Yorkshire and the Humber is emerging as one of the UK’s most promising technology regions, with broad foundations, world-class research and fast-building momentum, according to a detailed analysis by national law firm Mills & Reeve.
The findings are published in a new report from the national law firm, released to mark the conclusion of Top Tech Yorkshire 2026 – its annual programme connecting the region’s tech businesses with the mentors, investors and advisers they need to grow.
The report highlights a region with a broad and growing base of innovative companies, universities with a national-leading record of spinning out high-tech firms, a deep and affordable talent pool, and a rapidly expanding digital workforce, increasingly recognised through government backing and major investment programmes.
Across West Yorkshire alone, around 50,000 people are now employed in digital, tech and AI businesses, and Leeds is home to roughly 4,000 active tech firms – one of the largest concentrations outside London. The region produces more data science graduates and hosts more AI students than anywhere else in the UK, and has been recognised by the UK government, which has designated West Yorkshire a high-growth opportunity area for data and artificial intelligence.
For the report, Mills & Reeve analysed a range of authoritative data sources – including the Intellectual Property Office (IPO), the Higher Education Statistics Agency (HESA), Companies House and the West Yorkshire Combined Authority – to build a rounded picture of the components that make a region competitive in nurturing high-growth tech businesses. The firm’s experts found:
- The region’s universities are among the UK’s most productive at turning research into companies. In HESA’s UK spinout register, the University of Leeds ranks 10th in the country with 54 spinouts – one of only two northern English universities in the national top 10, alongside Manchester. Sheffield (35) and York (24) add further depth, and almost all of the region’s spinouts are rooted in high-growth science. 122 of 125 emerged from medicine and life sciences, or physical sciences, engineering and mathematics.
- That pipeline is fed by an exceptional talent base. Around 43,000 students graduate from the region’s seven universities each year, and the West Yorkshire Combined Authority reports that Yorkshire produces more data science graduates, and hosts more AI students, than anywhere else in the UK.
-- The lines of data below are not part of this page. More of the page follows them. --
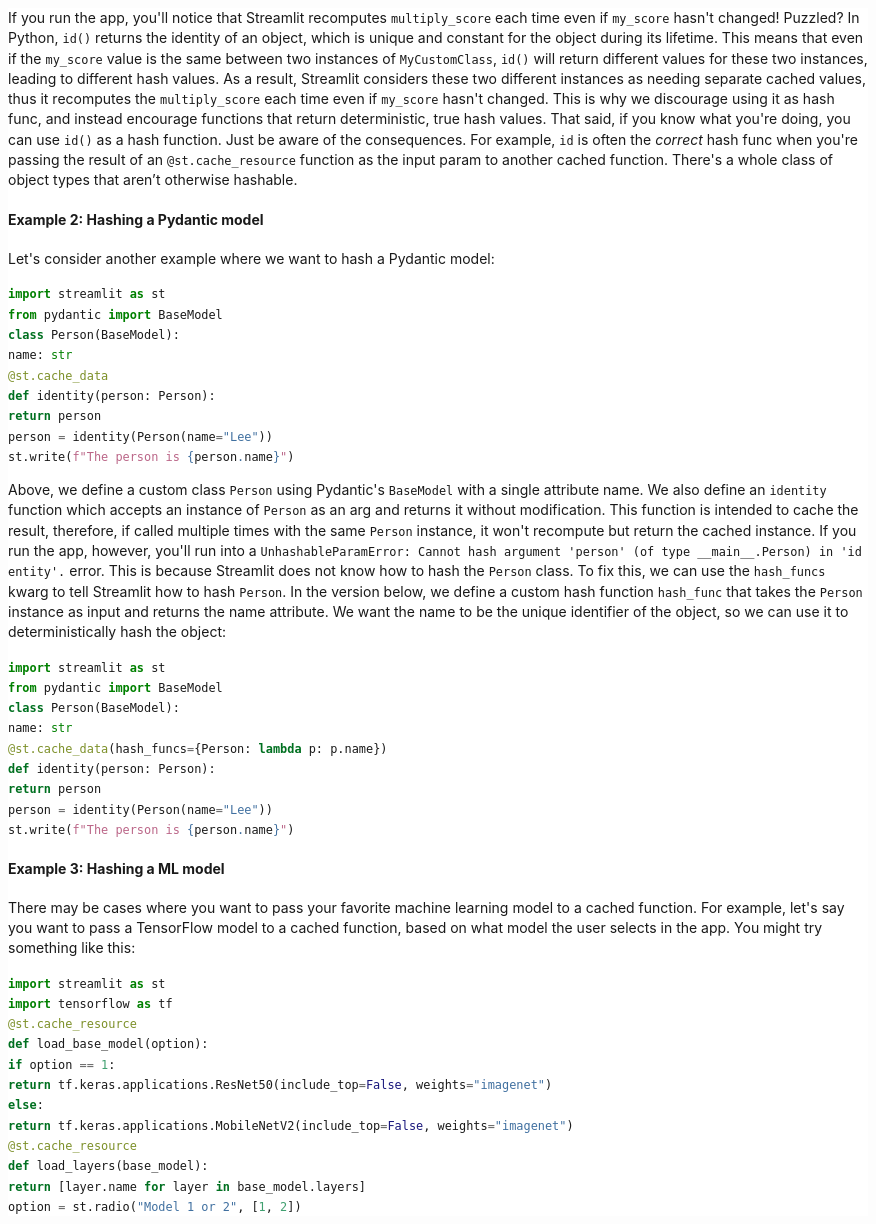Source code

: If you run the app, you'll notice that Streamlit recomputes `multiply_score` each time even if `my_score` hasn't changed! Puzzled? In Python, `id()` returns the identity of an object, which is unique and constant for the object during its lifetime. This means that even if the `my_score` value is the same between two instances of `MyCustomClass`, `id()` will return different values for these two instances, leading to different hash values. As a result, Streamlit considers these two different instances as needing separate cached values, thus it recomputes the `multiply_score` each time even if `my_score` hasn't changed.
This is why we discourage using it as hash func, and instead encourage functions that return deterministic, true hash values. That said, if you know what you're doing, you can use `id()` as a hash function. Just be aware of the consequences. For example, `id` is often the _correct_ hash func when you're passing the result of an `@st.cache_resource` function as the input param to another cached function. There's a whole class of object types that aren’t otherwise hashable.
#### Example 2: Hashing a Pydantic model
Let's consider another example where we want to hash a Pydantic model:
```python
import streamlit as st
from pydantic import BaseModel
class Person(BaseModel):
name: str
@st.cache_data
def identity(person: Person):
return person
person = identity(Person(name="Lee"))
st.write(f"The person is {person.name}")
```
Above, we define a custom class `Person` using Pydantic's `BaseModel` with a single attribute name. We also define an `identity` function which accepts an instance of `Person` as an arg and returns it without modification. This function is intended to cache the result, therefore, if called multiple times with the same `Person` instance, it won't recompute but return the cached instance.
If you run the app, however, you'll run into a `UnhashableParamError: Cannot hash argument 'person' (of type __main__.Person) in 'identity'.` error. This is because Streamlit does not know how to hash the `Person` class. To fix this, we can use the `hash_funcs` kwarg to tell Streamlit how to hash `Person`.
In the version below, we define a custom hash function `hash_func` that takes the `Person` instance as input and returns the name attribute. We want the name to be the unique identifier of the object, so we can use it to deterministically hash the object:
```python
import streamlit as st
from pydantic import BaseModel
class Person(BaseModel):
name: str
@st.cache_data(hash_funcs={Person: lambda p: p.name})
def identity(person: Person):
return person
person = identity(Person(name="Lee"))
st.write(f"The person is {person.name}")
```
#### Example 3: Hashing a ML model
There may be cases where you want to pass your favorite machine learning model to a cached function. For example, let's say you want to pass a TensorFlow model to a cached function, based on what model the user selects in the app. You might try something like this:
```python
import streamlit as st
import tensorflow as tf
@st.cache_resource
def load_base_model(option):
if option == 1:
return tf.keras.applications.ResNet50(include_top=False, weights="imagenet")
else:
return tf.keras.applications.MobileNetV2(include_top=False, weights="imagenet")
@st.cache_resource
def load_layers(base_model):
return [layer.name for layer in base_model.layers]
option = st.radio("Model 1 or 2", [1, 2])
```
- Companies House data shows Leeds is the clear anchor of the regional economy, with around 4,000 active tech firms supported by substantial clusters in Sheffield, York, Bradford and Hull. After an exceptional 2025 – in which tech incorporations roughly doubled across the country – all five of Yorkshire’s tech cities are on track to form more new tech companies in 2026 than the year before, with Sheffield seeing the steepest rise between 2024 and 2025.
- There are distinct tech hubs across the region’s cities. Home to more than 90 games firms, Sheffield is a hotbed for games-development. Meanwhile, Leeds leans toward enterprise software, professional services and fintech – giving the region genuine creative and enterprise strengths rather than a single specialism.
- Yorkshire’s tech workforce is expanding quickly. The number of tech roles in Leeds rose 46%, from 23,734 to 34,742, with the city’s digital tech sector growing 125% faster than the national average. Cybersecurity stands out in particular; against a slight national decline of 0.6%, Leeds recorded a 9.9% rise in cyber roles.